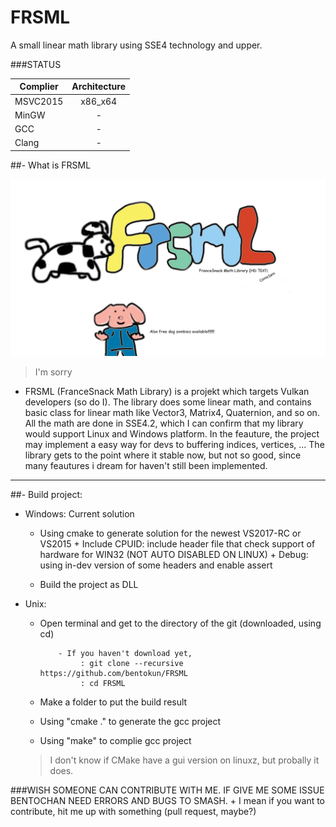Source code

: # FRSML

A small linear math library using SSE4 technology and upper.

###STATUS

| Complier      | Architecture       
| ------------- |:-------------:   
| MSVC2015      | x86_x64
| MinGW         | -
| GCC           | -
| Clang         | -

 
 

##- What is FRSML
 
![alt tag](https://raw.githubusercontent.com/bentokun/FRSML/master/pupa.png)
>I'm sorry
 
  + FRSML (FranceSnack Math Library) is a projekt which targets Vulkan developers (so do I). The library does some linear math, and contains basic class for linear math like Vector3, Matrix4, Quaternion, and so on. All the math are done in SSE4.2, which I can confirm that my library would support Linux and Windows platform. In the feauture, the project may implement a easy way for devs to buffering indices, vertices, ... The library gets to the point where it stable now, but not so good, since many feautures i dream for haven't still been implemented.

**************************

##- Build project:

  + Windows: Current solution
    
      * Using cmake to generate solution for the newest VS2017-RC or VS2015
             + Include CPUID: include header file that check support of hardware for WIN32 (NOT AUTO DISABLED ON LINUX)
             + Debug: using in-dev version of some headers and enable assert 
                    
      * Build the project as DLL
              
              
  + Unix:    
    
      * Open terminal and get to the directory of the git (downloaded, using cd)
      
                - If you haven't download yet,
                     : git clone --recursive https://github.com/bentokun/FRSML
                     : cd FRSML
                      
      * Make a folder to put the build result 
      * Using "cmake ." to generate the gcc project
      * Using "make" to complie gcc project
             
      >I don't know if CMake have a gui version on linuxz, but probally it does.
             
   
  ###WISH SOMEONE CAN CONTRIBUTE WITH ME. IF GIVE ME SOME ISSUE BENTOCHAN NEED ERRORS AND BUGS TO SMASH.
     + I mean if you want to contribute, hit me up with something (pull request, maybe?)
              
      
                     
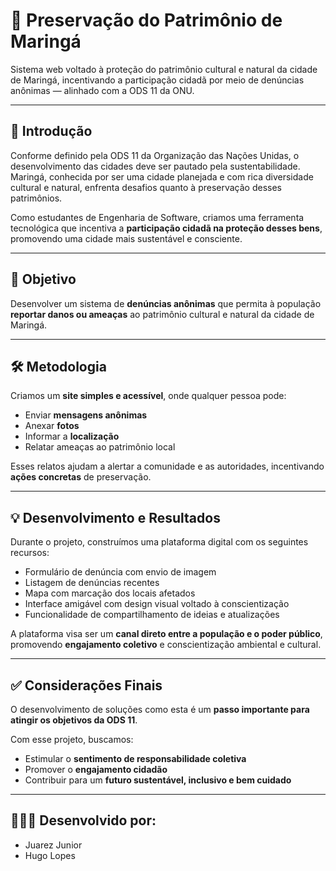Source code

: # 🌱 Preservação do Patrimônio de Maringá

Sistema web voltado à proteção do patrimônio cultural e natural da cidade de Maringá, incentivando a participação cidadã por meio de denúncias anônimas — alinhado com a ODS 11 da ONU.

---

## 📌 Introdução

Conforme definido pela ODS 11 da Organização das Nações Unidas, o desenvolvimento das cidades deve ser pautado pela sustentabilidade.  
Maringá, conhecida por ser uma cidade planejada e com rica diversidade cultural e natural, enfrenta desafios quanto à preservação desses patrimônios.

Como estudantes de Engenharia de Software, criamos uma ferramenta tecnológica que incentiva a **participação cidadã na proteção desses bens**, promovendo uma cidade mais sustentável e consciente.

---

## 🎯 Objetivo

Desenvolver um sistema de **denúncias anônimas** que permita à população **reportar danos ou ameaças** ao patrimônio cultural e natural da cidade de Maringá.

---

## 🛠️ Metodologia

Criamos um **site simples e acessível**, onde qualquer pessoa pode:

- Enviar **mensagens anônimas**
- Anexar **fotos**
- Informar a **localização**
- Relatar ameaças ao patrimônio local

Esses relatos ajudam a alertar a comunidade e as autoridades, incentivando **ações concretas** de preservação.

---

## 💡 Desenvolvimento e Resultados

Durante o projeto, construímos uma plataforma digital com os seguintes recursos:

- Formulário de denúncia com envio de imagem
- Listagem de denúncias recentes
- Mapa com marcação dos locais afetados
- Interface amigável com design visual voltado à conscientização
- Funcionalidade de compartilhamento de ideias e atualizações

A plataforma visa ser um **canal direto entre a população e o poder público**, promovendo **engajamento coletivo** e conscientização ambiental e cultural.

---

## ✅ Considerações Finais

O desenvolvimento de soluções como esta é um **passo importante para atingir os objetivos da ODS 11**.

Com esse projeto, buscamos:

- Estimular o **sentimento de responsabilidade coletiva**
- Promover o **engajamento cidadão**
- Contribuir para um **futuro sustentável, inclusivo e bem cuidado**

---
## 👩🏻‍💻 Desenvolvido por:

- Juarez Junior
- Hugo Lopes

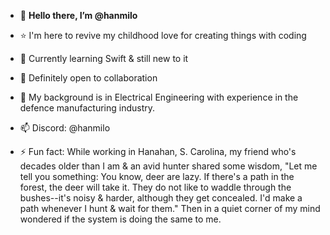 - 👋 <b>Hello there, I’m @hanmilo</b>

- ⭐ I'm here to revive my childhood love for creating things with coding
- 🌱 Currently learning Swift & still new to it
- 🙌 Definitely open to collaboration
- 👷 My background is in Electrical Engineering with experience in the defence manufacturing industry.
- 📫 Discord: @hanmilo
- ⚡ Fun fact: While working in Hanahan, S. Carolina, my friend who's decades older than I am & an avid hunter shared some wisdom,
  "Let me tell you something: You know, deer are lazy. If there's a path in the forest, the deer will take it. They do not like to waddle through the bushes--it's noisy & harder, although they get concealed. I'd make a path whenever I hunt & wait for them."
  Then in a quiet corner of my mind wondered if the system is doing the same to me.
 

<!---
hanmilo/hanmilo is a ✨ special ✨ repository because its `README.md` (this file) appears on your GitHub profile.
You can click the Preview link to take a look at your changes.
--->
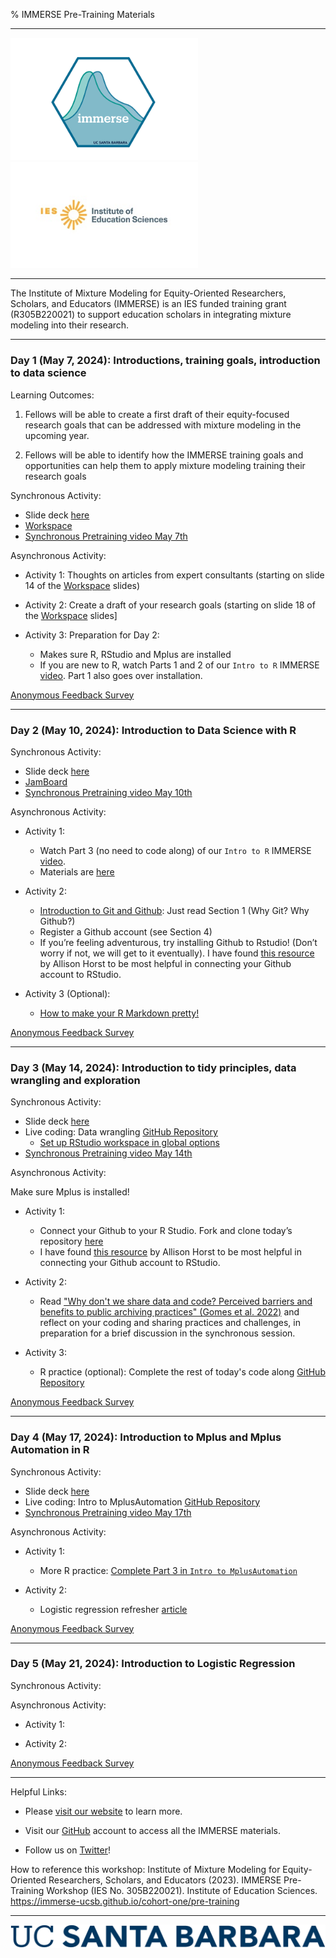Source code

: % IMMERSE Pre-Training Materials


------------------------------------------------------------------------

<p align="center">

<img src="images/immerse_hex_small.png" width="300"/> <img src="images/IESNewLogo.jpg" width="300"/>

</p>

------------------------------------------------------------------------

<p align="center">

The Institute of Mixture Modeling for Equity-Oriented Researchers, Scholars, and Educators (IMMERSE) is an IES funded training grant (R305B220021) to support education scholars in integrating mixture modeling into their research.

</p>

------------------------------------------------------------------------

### Day 1 (May 7, 2024): Introductions, training goals, introduction to data science


Learning Outcomes:

1. Fellows will be able to create a first draft of their equity-focused research goals that can be addressed with mixture modeling in the upcoming year.

2. Fellows will be able to identify how the IMMERSE training goals and opportunities can help them to apply mixture modeling training their research goals


Synchronous Activity:

* Slide deck [here](https://drive.google.com/file/d/1akTEh4_onk83U-BWFSIT9lA1h-DrQjis/view?usp=sharing)
* [Workspace](https://docs.google.com/presentation/d/11x9KBbsMV3aZhANnffh6W_c2DOct7YacHLgfddL1_1E/edit?usp=sharing)
* [Synchronous Pretraining video May 7th](https://drive.google.com/file/d/17mBEtkqRgJ9NC5DBWDNV_GYsn0d9Bo4c/view?usp=sharing)

Asynchronous Activity:

* Activity 1: Thoughts on articles from expert consultants (starting on slide 14 of the [Workspace](https://docs.google.com/presentation/d/11x9KBbsMV3aZhANnffh6W_c2DOct7YacHLgfddL1_1E/edit?usp=sharing) slides)

* Activity 2: Create a draft of your research goals (starting on slide 18 of the [Workspace](https://docs.google.com/presentation/d/11x9KBbsMV3aZhANnffh6W_c2DOct7YacHLgfddL1_1E/edit?usp=sharing) slides]

* Activity 3: Preparation for Day 2:
   *   Makes sure R, RStudio and Mplus are installed
  * If you are new to R, watch Parts 1 and 2 of our `Intro to R` IMMERSE [video](https://www.youtube.com/watch?v=TmbUTuMs-sA&ab_channel=IMMERSETrainingProgram). Part 1 also goes over installation. 


[Anonymous Feedback Survey](https://forms.gle/nZxZ9BfYpmJ7HnYPA)

------------------------------------------------------------------------

### Day 2 (May 10, 2024): Introduction to Data Science with R


Synchronous Activity:

* Slide deck [here](https://docs.google.com/presentation/d/1SWmU1gpE-stN8JOrAkT_7S6QYlWL0PlDHd4j6z9uA24/edit?usp=sharing)
* [JamBoard](https://jamboard.google.com/d/1gS3nslDAlpEDpf6eJEFwO82Zlr6WrBJZfM8XjvVNPCQ/edit?usp=sharing)
* [Synchronous Pretraining video May 10th](https://drive.google.com/file/d/1ft56i90FUwUcUsLWZpWTlqD0bUVvpfI9/view?usp=sharing)


Asynchronous Activity:

* Activity 1: 
  *   Watch Part 3 (no need to code along) of our `Intro to R` IMMERSE [video](https://www.youtube.com/watch?v=TmbUTuMs-sA&ab_channel=IMMERSETrainingProgram). 
  *   Materials are [here](https://github.com/immerse-ucsb/intro_to_rstudio)

* Activity 2: 
  *   [Introduction to Git and Github](https://happygitwithr.com/big-picture): Just read Section 1 (Why Git? Why Github?) 
  *   Register a Github account (see Section 4)
  *   If you’re feeling adventurous, try installing Github to Rstudio! (Don’t worry if not, we will get to it eventually). I have found [this resource](https://docs.google.com/document/d/1zx2upJJqFZe94O3BQSMI56Z76s3haLXC0otKSpcZaJQ/edit?usp=sharing) by Allison Horst to be most helpful in connecting your Github account to RStudio.

* Activity 3 (Optional):
  *   [How to make your R Markdown pretty!](https://www.youtube.com/watch?v=v048ru5v0BE)


[Anonymous Feedback Survey](https://forms.gle/RD6P3H9offKL4WFD7)

------------------------------------------------------------------------

### Day 3 (May 14, 2024): Introduction to tidy principles, data wrangling and exploration

Synchronous Activity:
* Slide deck [here](https://docs.google.com/presentation/d/1GD87zgZpevZMkEp_1l6xmpmjCPGBqayL8l9hFUkpd2U/edit?usp=sharing)
* Live coding: Data wrangling [GitHub Repository](https://github.com/immerse-ucsb/tidy_wrangling_practice)
    *   [Set up RStudio workspace in global options](https://docs.google.com/document/d/1xnIJ8maW_yHn-vYFba6AhULMMLplIGjJQuIM2iqmpDw/edit#heading=h.k5zbnx9cqbgj)
* [Synchronous Pretraining video May 14th](https://drive.google.com/file/d/1PROFSF-C21kM9Py_1X1_kDln0QIWWLpr/view?usp=sharing)

Asynchronous Activity:

Make sure Mplus is installed!

* Activity 1:
  *   Connect your Github to your R Studio. Fork and clone today’s repository [here](https://github.com/immerse-ucsb/tidy_wrangling_practice)
    *   I have found [this resource](https://docs.google.com/document/d/1zx2upJJqFZe94O3BQSMI56Z76s3haLXC0otKSpcZaJQ/edit?usp=sharing) by Allison Horst to be most helpful in connecting your Github account to RStudio.

* Activity 2: 
  *   Read ["Why don't we share data and code? Perceived barriers and benefits to public archiving practices" (Gomes et al. 2022)](<https://drive.google.com/file/d/1JwVBErmizy4A660cMGUsaJEc5AVr5aUE/view?usp=share_link>) and reflect on your coding and sharing practices and challenges, in preparation for a brief discussion in the synchronous session.

* Activity 3:
  *   R practice (optional): Complete the rest of today's code along [GitHub Repository](https://github.com/immerse-ucsb/tidy_wrangling_practice)
  

[Anonymous Feedback Survey](https://forms.gle/SJahUuTgz6v78SCn6)

------------------------------------------------------------------------

### Day 4 (May 17, 2024): Introduction to Mplus and Mplus Automation in R

Synchronous Activity:
* Slide deck [here](https://docs.google.com/presentation/d/1RRextVR8whicUqq_P2Pzf4sB1P4rn4cX2-rB1Wh49FY/edit?usp=sharing)
* Live coding: Intro to MplusAutomation [GitHub Repository](https://github.com/immerse-ucsb/intro-to-mplusautomation)
* [Synchronous Pretraining video May 17th](https://drive.google.com/file/d/1asSVU4CRszlnMPr2xdCSjnKSmf56Qv9W/view?usp=sharing)

Asynchronous Activity:

* Activity 1: 
  *   More R practice: [Complete Part 3 in `Intro to MplusAutomation`](https://github.com/immerse-ucsb/intro-to-mplusautomation)

* Activity 2: 
  *   Logistic regression refresher [article](https://openpublishing.library.umass.edu/pare/article/id/1357/)


[Anonymous Feedback Survey](https://forms.gle/e3kJSwG75Y1Yt9wY7)

------------------------------------------------------------------------

### Day 5 (May 21, 2024): Introduction to Logistic Regression

Synchronous Activity:


Asynchronous Activity:

* Activity 1: 

* Activity 2: 


[Anonymous Feedback Survey]()

------------------------------------------------------------------------

Helpful Links:

-   Please [visit our website](https://immerse.education.ucsb.edu/) to learn more.

-   Visit our [GitHub](https://github.com/immerse-ucsb) account to access all the IMMERSE materials.

-   Follow us on [Twitter](https://twitter.com/IMMERSE_UCSB)!

How to reference this workshop: Institute of Mixture Modeling for Equity-Oriented Researchers, Scholars, and Educators (2023). IMMERSE Pre-Training Workshop (IES No. 305B220021). Institute of Education Sciences. <https://immerse-ucsb.github.io/cohort-one/pre-training>

------------------------------------------------------------------------

![](images/UCSB_Navy_mark.png)
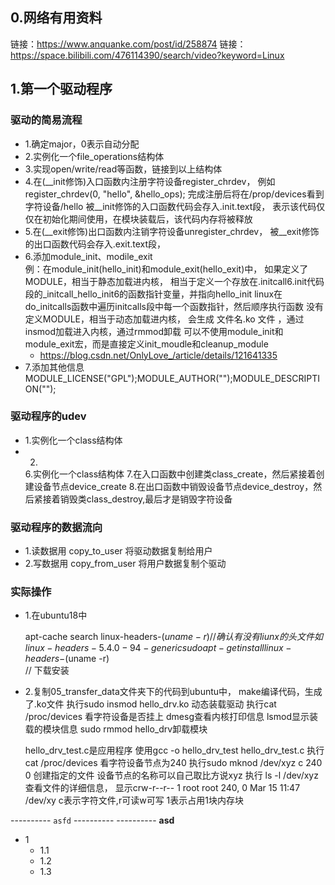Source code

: ## 0.网络有用资料

链接：https://www.anquanke.com/post/id/258874
链接：https://space.bilibili.com/476114390/search/video?keyword=Linux

## 1.第一个驱动程序

### 驱动的简易流程
    
- 1.确定major，0表示自动分配
- 2.实例化一个file_operations结构体
- 3.实现open/write/read等函数，链接到以上结构体
- 4.在(__init修饰)入口函数内注册字符设备register_chrdev，
    例如 register_chrdev(0, "hello", &hello_ops); 完成注册后将在/prop/devices看到字符设备/hello
    被__init修饰的入口函数代码会存入.init.text段，
    表示该代码仅仅在初始化期间使用，在模块装载后，该代码内存将被释放
- 5.在(__exit修饰)出口函数内注销字符设备unregister_chrdev，
    被__exit修饰的出口函数代码会存入.exit.text段，
- 6.添加module_init、modile_exit    
    例：在module_init(hello_init)和module_exit(hello_exit)中，
    如果定义了MODULE，相当于静态加载进内核，
    相当于定义一个存放在.initcall6.init代码段的_initcall_hello_init6的函数指针变量，并指向hello_init
    linux在do_initcalls函数中遍历initcalls段中每一个函数指针，然后顺序执行函数
    没有定义MODULE，相当于动态加载进内核，
    会生成 文件名.ko 文件 ，通过insmod加载进入内核，通过rmmod卸载
    可以不使用module_init和module_exit宏，而是直接定义init_moudle和cleanup_module
    -   https://blog.csdn.net/OnlyLove_/article/details/121641335
- 7.添加其他信息 MODULE_LICENSE("GPL");MODULE_AUTHOR("");MODULE_DESCRIPTION("");

### 驱动程序的udev

- 1.实例化一个class结构体
- 2.
    6.实例化一个class结构体
    7.在入口函数中创建类class_create，然后紧接着创建设备节点device_create
    8.在出口函数中销毁设备节点device_destroy，然后紧接着销毁类class_destroy,最后才是销毁字符设备

### 驱动程序的数据流向

- 1.读数据用 copy_to_user   将驱动数据复制给用户
- 2.写数据用 copy_from_user 将用户数据复制个驱动

### 实际操作

- 1.在ubuntu18中

    apt-cache search linux-headers-$(uname -r)       
// 确认有没有liunx的头文件 如linux-headers-5.4.0-94-generic
    sudo apt-get install linux-headers-$(uname -r)	 
// 下载安装

- 2.复制05_transfer_data文件夹下的代码到ubuntu中，
    make编译代码，生成了.ko文件
    执行sudo insmod hello_drv.ko 动态装载驱动
    执行cat /proc/devices 看字符设备是否挂上
    dmesg查看内核打印信息
    lsmod显示装载的模块信息
    sudo rmmod hello_drv卸载模块

    hello_drv_test.c是应用程序
    使用gcc -o hello_drv_test hello_drv_test.c 
    执行cat /proc/devices 看字符设备节点为240
    执行sudo mknod /dev/xyz c 240 0 创建指定的文件
        设备节点的名称可以自己取比方说xyz
    执行 ls -l /dev/xyz 查看文件的详细信息，
        显示crw-r--r-- 1 root root 240, 0 Mar 15 11:47 /dev/xy
        c表示字符文件,r可读w可写 1表示占用1块内存块


---------- `asfd` ---------- ----------
**asd**

- 1
  - 1.1
  - 1.2
  - 1.3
++++++++
### Problem requirements
The lines in the listing that include the word "along" are to be counted; give only that number.

### Exercise result
2